Library digitizing more than books

Students and scholars may soon no longer need to sift through the Main Stacks to find the book or document they want.

In the past four years, the University Library has been involved in several digitization projects in partnership with other organizations.

Over 23,000 books have already been digitized through the library’s contract with the Internet Archive, a non-profit digital library.

The library is digitizing books mainly because “we want to make primary source material more accessible to scholars and we also want to make sure people can find them and use them more efficiently,” said Beth Sandore, associate university librarian for information technology.

“Having the ability to search across the text of a book is a big advantage to digitization,” said Betsy Kruger, head of the digital content creation unit. “You decide whether you want to check out the book before you go to the library.”

In addition to the University’s work with the Internet Archive, the University is also part of a consortium of Big Ten universities and the University of Chicago known as the Committee on Institutional Cooperation (CIC), which has partnered with Google in efforts to digitize collections that will be available through Google Books.

According to a press release in June 2007, Google said it would work with all CIC libraries as a whole to digitize up to 10 million volumes.

Kruger said books already digitized and in the process of being digitized have been identified as representing the strengths of the library’s collection.

“The library has one of the most extensive holdings of emblem books in the world, which were published in the 17th and 18th century,” Sandore said.

“They often contained some social, political or moral message. Digitizing them gives access to scholars around the world.”

All items being digitized by the University Library, the Internet Archive and the Google Books Library Project will be deposited in HathiTrust, a shared digital repository for the nation’s research libraries.

However, certain copyright issues have to be worked out before the University can have access to other items in HathiTrust. The library can only provide patrons access to material they physically own a copy of, Sandore said.

The library’s digitization efforts are not only limited to books, but also different forms of print media such as microfilms, photographs, newspapers and government documents.

In 2009 the CIC started a project to digitize U.S. federal documents held at its member libraries, said Mark Sandler, director of CIC Center for Library Initiatives.

“We’re now moving on to the University of Illinois, which has worked carefully to identify a substantial number of volumes to send. Then, in five or six months, we’ll move on to another CIC university,” he added.

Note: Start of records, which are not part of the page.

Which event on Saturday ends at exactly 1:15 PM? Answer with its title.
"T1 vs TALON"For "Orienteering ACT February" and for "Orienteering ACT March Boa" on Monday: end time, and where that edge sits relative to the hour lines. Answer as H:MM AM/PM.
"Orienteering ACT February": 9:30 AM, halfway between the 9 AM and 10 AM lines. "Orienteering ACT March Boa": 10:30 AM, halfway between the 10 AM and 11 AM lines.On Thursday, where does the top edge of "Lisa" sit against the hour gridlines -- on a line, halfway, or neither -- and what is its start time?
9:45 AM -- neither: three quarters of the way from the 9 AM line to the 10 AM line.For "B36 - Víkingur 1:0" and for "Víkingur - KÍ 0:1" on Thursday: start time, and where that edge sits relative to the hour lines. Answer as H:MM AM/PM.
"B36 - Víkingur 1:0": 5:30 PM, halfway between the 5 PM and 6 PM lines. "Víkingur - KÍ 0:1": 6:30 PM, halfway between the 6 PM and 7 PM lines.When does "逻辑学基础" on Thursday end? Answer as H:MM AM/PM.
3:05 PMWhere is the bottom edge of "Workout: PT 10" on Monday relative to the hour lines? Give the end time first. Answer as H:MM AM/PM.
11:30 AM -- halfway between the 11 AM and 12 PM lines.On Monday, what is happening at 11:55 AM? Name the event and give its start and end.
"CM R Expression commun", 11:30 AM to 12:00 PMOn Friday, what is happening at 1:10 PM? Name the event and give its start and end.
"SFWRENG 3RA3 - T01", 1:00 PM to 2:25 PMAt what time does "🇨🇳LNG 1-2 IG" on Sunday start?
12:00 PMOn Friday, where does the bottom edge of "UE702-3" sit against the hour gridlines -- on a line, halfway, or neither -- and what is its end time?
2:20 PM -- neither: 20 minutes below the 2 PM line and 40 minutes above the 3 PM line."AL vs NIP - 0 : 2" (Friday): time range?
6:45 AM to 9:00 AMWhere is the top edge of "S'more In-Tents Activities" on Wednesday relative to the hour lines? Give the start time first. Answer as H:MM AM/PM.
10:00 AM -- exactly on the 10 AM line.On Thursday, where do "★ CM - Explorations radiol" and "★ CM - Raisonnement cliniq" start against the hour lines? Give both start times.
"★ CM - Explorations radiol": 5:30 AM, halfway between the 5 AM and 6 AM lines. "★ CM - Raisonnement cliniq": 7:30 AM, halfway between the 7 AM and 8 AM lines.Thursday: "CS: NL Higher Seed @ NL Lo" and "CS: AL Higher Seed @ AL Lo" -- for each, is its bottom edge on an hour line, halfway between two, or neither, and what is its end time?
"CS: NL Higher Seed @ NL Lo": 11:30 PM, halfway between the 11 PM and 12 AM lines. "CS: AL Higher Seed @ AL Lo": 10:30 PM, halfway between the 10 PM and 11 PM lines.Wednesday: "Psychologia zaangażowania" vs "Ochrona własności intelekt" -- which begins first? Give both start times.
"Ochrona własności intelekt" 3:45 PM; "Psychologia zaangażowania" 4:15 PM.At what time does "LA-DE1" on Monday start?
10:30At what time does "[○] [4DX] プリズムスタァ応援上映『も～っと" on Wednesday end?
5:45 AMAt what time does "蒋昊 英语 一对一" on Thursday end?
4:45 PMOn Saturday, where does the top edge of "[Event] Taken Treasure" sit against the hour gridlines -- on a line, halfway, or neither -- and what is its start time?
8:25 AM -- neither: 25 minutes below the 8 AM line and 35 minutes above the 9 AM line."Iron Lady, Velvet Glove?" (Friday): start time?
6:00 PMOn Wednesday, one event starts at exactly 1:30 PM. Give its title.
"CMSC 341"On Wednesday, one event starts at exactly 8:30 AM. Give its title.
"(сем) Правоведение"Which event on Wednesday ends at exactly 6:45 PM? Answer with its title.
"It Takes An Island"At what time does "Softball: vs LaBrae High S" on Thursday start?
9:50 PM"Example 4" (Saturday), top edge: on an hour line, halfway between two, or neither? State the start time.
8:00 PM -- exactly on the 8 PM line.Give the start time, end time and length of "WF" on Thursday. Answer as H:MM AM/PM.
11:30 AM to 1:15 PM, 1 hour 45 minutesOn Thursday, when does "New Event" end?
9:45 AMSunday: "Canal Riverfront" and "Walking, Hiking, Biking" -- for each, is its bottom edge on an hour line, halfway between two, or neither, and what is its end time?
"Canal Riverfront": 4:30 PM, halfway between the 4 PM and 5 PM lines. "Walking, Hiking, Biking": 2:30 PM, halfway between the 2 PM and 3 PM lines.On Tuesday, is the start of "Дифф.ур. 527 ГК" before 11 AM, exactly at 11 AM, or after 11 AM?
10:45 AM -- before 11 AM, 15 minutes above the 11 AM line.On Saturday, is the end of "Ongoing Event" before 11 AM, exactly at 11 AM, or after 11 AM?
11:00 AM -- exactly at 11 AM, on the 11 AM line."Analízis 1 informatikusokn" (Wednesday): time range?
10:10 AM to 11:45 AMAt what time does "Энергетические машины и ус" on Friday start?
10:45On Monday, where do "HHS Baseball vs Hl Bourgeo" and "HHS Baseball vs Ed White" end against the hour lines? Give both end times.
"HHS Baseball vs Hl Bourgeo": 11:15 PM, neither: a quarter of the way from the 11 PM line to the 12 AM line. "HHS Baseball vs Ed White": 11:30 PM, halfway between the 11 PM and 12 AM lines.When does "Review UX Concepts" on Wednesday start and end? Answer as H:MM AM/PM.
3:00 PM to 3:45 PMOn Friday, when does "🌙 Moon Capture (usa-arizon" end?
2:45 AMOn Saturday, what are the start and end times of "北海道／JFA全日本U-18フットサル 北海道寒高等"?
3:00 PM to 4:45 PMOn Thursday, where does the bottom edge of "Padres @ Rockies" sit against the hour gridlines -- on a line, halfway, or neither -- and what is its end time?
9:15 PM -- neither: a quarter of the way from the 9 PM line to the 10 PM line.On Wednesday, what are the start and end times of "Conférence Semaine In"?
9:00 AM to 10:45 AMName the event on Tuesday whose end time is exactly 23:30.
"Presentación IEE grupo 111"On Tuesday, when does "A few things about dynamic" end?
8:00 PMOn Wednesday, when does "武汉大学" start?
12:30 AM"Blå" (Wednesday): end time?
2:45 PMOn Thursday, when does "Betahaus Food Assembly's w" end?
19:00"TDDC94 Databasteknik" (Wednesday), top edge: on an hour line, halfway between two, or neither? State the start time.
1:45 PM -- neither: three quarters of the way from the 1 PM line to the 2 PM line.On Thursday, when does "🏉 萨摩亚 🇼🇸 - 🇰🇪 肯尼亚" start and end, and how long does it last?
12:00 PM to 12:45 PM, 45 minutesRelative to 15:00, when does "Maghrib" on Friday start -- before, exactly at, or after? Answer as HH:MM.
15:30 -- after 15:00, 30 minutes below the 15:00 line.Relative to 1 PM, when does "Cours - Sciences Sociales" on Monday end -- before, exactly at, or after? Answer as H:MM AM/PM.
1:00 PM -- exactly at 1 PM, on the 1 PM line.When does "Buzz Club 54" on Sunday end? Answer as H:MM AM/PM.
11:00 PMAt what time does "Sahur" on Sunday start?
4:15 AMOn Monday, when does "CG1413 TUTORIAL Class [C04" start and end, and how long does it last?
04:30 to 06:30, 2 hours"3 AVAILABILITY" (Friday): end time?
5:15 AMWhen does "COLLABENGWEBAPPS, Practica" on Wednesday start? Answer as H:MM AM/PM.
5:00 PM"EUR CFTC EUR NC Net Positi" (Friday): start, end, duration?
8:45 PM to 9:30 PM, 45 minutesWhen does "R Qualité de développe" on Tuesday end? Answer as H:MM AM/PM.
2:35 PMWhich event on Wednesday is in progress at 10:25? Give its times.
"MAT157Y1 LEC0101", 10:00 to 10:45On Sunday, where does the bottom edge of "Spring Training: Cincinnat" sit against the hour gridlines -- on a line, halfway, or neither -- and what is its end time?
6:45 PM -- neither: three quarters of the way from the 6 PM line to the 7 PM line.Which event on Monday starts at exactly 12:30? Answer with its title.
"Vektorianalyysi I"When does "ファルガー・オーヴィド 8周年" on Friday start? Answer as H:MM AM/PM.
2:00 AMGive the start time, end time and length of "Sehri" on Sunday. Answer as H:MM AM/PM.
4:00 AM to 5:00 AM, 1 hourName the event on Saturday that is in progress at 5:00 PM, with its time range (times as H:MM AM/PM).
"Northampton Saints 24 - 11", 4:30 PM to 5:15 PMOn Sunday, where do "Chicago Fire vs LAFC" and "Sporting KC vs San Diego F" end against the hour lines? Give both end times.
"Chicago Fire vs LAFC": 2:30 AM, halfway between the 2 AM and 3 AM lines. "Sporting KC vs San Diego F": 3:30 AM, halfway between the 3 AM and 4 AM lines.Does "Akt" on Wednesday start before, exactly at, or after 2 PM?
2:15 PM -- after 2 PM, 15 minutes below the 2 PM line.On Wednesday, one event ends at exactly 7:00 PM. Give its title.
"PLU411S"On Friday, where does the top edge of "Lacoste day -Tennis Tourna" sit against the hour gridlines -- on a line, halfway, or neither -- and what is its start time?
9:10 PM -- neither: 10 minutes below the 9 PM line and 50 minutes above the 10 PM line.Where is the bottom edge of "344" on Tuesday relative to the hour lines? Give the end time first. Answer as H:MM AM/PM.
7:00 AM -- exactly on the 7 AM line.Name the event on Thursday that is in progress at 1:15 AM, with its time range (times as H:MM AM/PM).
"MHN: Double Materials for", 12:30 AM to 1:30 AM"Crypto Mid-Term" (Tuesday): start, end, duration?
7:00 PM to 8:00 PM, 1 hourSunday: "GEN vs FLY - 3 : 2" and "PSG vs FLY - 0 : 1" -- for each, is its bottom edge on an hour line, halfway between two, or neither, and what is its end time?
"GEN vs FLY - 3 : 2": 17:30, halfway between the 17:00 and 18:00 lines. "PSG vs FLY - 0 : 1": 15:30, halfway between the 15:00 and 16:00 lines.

Over 100,000 government documents from the University of Minnesota, Penn State and the University of Michigan have already been digitized, Sandler said.

“There are all sorts of documents being digitized,” Associate University Librarian for Collections Tom Teper said, citing examples such as congressional hearings and reports.

The U.S. Government Printing Office has been distributing federal documents to depository libraries since 1861.

“The CIC universities hold somewhere between one and 1.5 million of these, covering the political and social legacy of the United States, including Congressional, Judicial and Executive Branch documents,” Sandler said.

Local newspapers have also been digitized by the library, including copies of The Daily Illini, an Illini Media publication, from 1916-1945 and the now-defunct Urbana Daily Courier from 1903-1935.

“Normally the starting point for looking for events in a newspaper is the date,” said Mary Stuart, history and philosophy librarian at the University. “Digitizing allows us to search newspapers by topic.”

Newspapers offer a good insight into the local history of Champaign-Urbana, Stuart added. For instance, she said newspaper records show a black University law student suing a Campustown diner that refused to serve him in 1927.

Although there is a cost to digitizing, Kruger said the overall cost is very inexpensive.

“We have had sufficient funding to do approximately 5,000 books per year through the Internet Archive,” Kruger said.

“The costs of digitization include the processing of files, formatting and storage of the material.”

The scanning and transportation of books to the facility where they scanned are paid for by Google if it is done through the Google Books Library Project.

The University Library does pay for “the preparation, retrieving and creating an electronic record of the material being sent for scanning, and the re-shelving of the material,” Kruger said.

Sandore added that other items can be quite expensive to digitize, such as a map that might take one to two gigabytes of storage space and require a special wide format scanner.

On average, about 500 pages per hour are scanned using two scribe book scanner machines owned by the Internet Archive, which equates to about 15 to 20 volumes being digitized per day.

The scanners are designed to minimize the wear and tear on the books, but not all material can be scanned, because “we have identified some material as too fragile to scan and irreplaceable,” Sandore said.

By the end of the Google Books Project, the University Library hopes to digitize between 800,000 to 1,000,000 volumes.

“We are building the library of the future, by preserving materials for scholars for years and years,” Kruger said.